"Can be used as a reference" I would not tend to agree with being a good reason to leave in unused code. Often, only a small portion of the unused code is actually demonstrating something interesting. There are multiple ways to document and store useful but unused code.
Although version control will contain a history which will easily allow you to restore particular functionality if you later decide the code is needed, knowing that you need to go look in the version control history to find x y or z from who knows what previous revision can be a bit tedious, and often is overlooked unless you have a fairly specific idea what you are looking for.
The code could be commented out with a note about when it was removed and why it wasn't simply deleted from the code. However, this is generally considered bad style, and code that isn't used and not maintained properly can introduce all sorts of bugs if it is uncommented later on, so this is generally better as a temporary debugging/testing step while mid-refactoring than a way to leave production code.
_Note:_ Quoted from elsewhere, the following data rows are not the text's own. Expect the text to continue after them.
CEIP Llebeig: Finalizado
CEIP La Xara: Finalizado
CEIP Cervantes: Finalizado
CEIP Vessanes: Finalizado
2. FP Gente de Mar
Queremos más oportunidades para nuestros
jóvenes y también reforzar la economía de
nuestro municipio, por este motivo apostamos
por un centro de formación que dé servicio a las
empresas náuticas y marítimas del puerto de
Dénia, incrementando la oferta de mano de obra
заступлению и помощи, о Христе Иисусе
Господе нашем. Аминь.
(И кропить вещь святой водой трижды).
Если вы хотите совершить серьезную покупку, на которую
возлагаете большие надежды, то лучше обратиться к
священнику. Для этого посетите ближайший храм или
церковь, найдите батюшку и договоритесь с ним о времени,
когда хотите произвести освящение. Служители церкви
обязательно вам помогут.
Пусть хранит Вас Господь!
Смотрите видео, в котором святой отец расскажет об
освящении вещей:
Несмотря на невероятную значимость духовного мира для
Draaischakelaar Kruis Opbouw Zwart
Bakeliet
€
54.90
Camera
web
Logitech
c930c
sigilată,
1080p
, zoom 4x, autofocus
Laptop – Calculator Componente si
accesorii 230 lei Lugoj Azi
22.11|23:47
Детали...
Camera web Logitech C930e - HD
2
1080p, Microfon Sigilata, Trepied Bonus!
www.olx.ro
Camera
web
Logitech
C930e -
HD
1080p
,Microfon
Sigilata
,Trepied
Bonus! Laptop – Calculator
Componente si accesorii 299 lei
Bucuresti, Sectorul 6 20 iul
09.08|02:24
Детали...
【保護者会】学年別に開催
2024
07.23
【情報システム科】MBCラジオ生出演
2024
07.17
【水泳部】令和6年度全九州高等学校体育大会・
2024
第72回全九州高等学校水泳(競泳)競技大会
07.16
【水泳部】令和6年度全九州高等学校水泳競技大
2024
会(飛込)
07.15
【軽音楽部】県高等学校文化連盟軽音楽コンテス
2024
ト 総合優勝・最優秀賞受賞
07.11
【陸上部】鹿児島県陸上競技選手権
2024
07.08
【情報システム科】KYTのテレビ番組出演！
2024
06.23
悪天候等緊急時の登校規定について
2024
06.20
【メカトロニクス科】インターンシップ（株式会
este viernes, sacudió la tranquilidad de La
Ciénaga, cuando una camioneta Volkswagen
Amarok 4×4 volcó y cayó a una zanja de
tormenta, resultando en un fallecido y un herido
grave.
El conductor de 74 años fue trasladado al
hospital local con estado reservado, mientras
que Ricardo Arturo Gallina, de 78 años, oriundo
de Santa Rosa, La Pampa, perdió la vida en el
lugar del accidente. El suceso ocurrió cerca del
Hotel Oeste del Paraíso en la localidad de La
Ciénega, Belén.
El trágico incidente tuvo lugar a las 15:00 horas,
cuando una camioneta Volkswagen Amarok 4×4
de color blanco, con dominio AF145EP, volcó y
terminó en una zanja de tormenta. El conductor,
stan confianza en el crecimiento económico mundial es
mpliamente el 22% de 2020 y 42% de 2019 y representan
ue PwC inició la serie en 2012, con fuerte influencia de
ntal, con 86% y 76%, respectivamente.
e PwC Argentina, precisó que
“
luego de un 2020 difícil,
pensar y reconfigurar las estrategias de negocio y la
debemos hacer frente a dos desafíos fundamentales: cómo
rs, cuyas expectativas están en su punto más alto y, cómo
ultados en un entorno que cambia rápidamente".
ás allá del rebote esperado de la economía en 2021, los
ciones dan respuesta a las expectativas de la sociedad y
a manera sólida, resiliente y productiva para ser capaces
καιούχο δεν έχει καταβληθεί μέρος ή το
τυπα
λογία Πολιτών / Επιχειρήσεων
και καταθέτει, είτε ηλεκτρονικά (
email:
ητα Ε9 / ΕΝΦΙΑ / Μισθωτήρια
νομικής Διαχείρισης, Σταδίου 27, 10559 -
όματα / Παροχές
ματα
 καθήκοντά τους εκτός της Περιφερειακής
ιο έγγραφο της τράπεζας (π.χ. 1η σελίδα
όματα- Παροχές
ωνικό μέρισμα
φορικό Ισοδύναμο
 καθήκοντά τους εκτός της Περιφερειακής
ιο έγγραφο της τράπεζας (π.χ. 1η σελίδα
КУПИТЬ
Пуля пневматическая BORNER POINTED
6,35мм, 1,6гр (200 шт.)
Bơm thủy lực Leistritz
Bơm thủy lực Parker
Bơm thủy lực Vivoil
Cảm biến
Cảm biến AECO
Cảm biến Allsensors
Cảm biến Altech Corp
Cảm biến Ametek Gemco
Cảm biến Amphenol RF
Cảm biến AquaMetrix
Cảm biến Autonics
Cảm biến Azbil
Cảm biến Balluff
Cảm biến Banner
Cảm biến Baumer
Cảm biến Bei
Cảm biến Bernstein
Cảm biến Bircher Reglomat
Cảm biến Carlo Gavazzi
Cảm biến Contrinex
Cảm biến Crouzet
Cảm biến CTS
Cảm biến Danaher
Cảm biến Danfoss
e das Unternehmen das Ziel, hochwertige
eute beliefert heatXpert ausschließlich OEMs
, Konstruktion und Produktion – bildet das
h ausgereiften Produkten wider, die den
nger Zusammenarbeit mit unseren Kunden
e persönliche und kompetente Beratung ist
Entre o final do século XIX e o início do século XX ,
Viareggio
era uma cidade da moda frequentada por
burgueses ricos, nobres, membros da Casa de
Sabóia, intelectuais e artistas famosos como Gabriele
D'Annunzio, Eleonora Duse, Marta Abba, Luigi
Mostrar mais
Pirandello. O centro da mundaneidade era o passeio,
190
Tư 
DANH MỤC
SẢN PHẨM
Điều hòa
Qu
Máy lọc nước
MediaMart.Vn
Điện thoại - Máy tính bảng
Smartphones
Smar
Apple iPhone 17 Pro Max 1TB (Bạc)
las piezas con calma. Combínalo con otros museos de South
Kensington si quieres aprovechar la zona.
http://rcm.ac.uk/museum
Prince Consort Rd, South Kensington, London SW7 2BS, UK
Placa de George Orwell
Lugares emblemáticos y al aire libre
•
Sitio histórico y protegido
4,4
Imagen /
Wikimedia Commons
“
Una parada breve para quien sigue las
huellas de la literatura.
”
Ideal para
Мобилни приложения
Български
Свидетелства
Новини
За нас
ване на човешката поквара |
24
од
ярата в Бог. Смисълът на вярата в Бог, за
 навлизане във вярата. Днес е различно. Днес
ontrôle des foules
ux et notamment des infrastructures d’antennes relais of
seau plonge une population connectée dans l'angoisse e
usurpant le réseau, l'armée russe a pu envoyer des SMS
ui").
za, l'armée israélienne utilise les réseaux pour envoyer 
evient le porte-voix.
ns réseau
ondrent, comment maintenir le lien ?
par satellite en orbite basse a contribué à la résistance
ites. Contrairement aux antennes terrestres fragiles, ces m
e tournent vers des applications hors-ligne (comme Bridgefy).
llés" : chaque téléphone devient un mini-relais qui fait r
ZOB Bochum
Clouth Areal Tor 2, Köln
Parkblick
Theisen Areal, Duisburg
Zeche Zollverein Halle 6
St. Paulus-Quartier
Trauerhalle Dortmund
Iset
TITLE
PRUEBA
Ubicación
My favorite way to store the deleted code, if it appears to be useful in the future, is to make a secondary reference document containing all the various chunks of worthwhile deleted code. Each block of code is labeled with a brief mention of where it came from or anything else pertinent to remember such as when it was removed or the revision number it was last in the code at. Everything removed but "potentially useful" is in one place, easily searchable, but not requiring constant effort to maintain and test on an ongoing basis (that testing is defered to whatever point the code is re-introduced).